Please copy every record below exactly, but leave the pictures out.
(Data section begins)
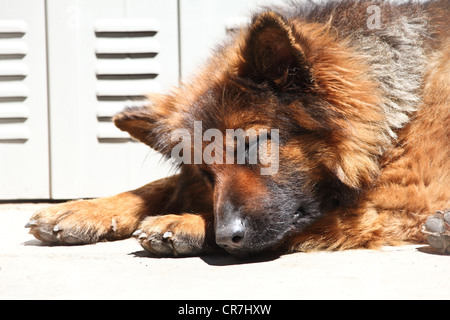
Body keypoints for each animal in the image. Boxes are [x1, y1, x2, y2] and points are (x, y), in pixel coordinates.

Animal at [27, 0, 450, 255]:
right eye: (205, 173)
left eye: (251, 145)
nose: (226, 237)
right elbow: (160, 185)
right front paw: (82, 210)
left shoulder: (402, 200)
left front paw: (187, 222)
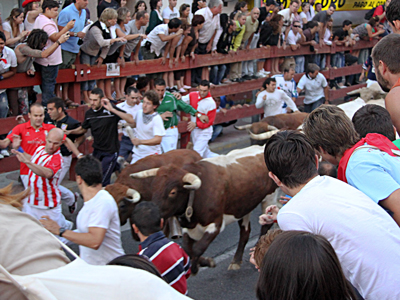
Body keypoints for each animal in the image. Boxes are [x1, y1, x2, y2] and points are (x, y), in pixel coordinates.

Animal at [130, 145, 276, 274]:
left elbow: (198, 248)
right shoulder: (188, 227)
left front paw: (197, 266)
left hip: (269, 198)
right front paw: (204, 262)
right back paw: (236, 261)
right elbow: (188, 249)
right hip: (243, 207)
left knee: (265, 226)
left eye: (173, 192)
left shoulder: (215, 224)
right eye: (153, 187)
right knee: (245, 232)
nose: (151, 210)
(Data section ends)
= Answer to the exercise =
Body keypoints for each animal in the image. Boxes are [x1, y1, x2, y2] and points are (x, y), in pixel coordinates.

Animal at [27, 0, 450, 255]:
right eye: (205, 173)
left eye: (251, 145)
nose: (226, 237)
right elbow: (160, 185)
right front paw: (82, 210)
left shoulder: (402, 200)
left front paw: (187, 222)
Body keypoints for each animal in the image. Boxes are [x1, y1, x2, y2] and points are (x, y), in pixel coordinates.

Animal at [130, 145, 276, 274]:
left elbow: (198, 248)
right shoulder: (188, 227)
left front paw: (197, 266)
left hip: (269, 198)
right front paw: (204, 262)
right back paw: (236, 261)
right elbow: (188, 249)
right hip: (243, 207)
left knee: (265, 226)
left eye: (173, 192)
left shoulder: (215, 224)
right eye: (153, 187)
right knee: (245, 232)
nose: (151, 210)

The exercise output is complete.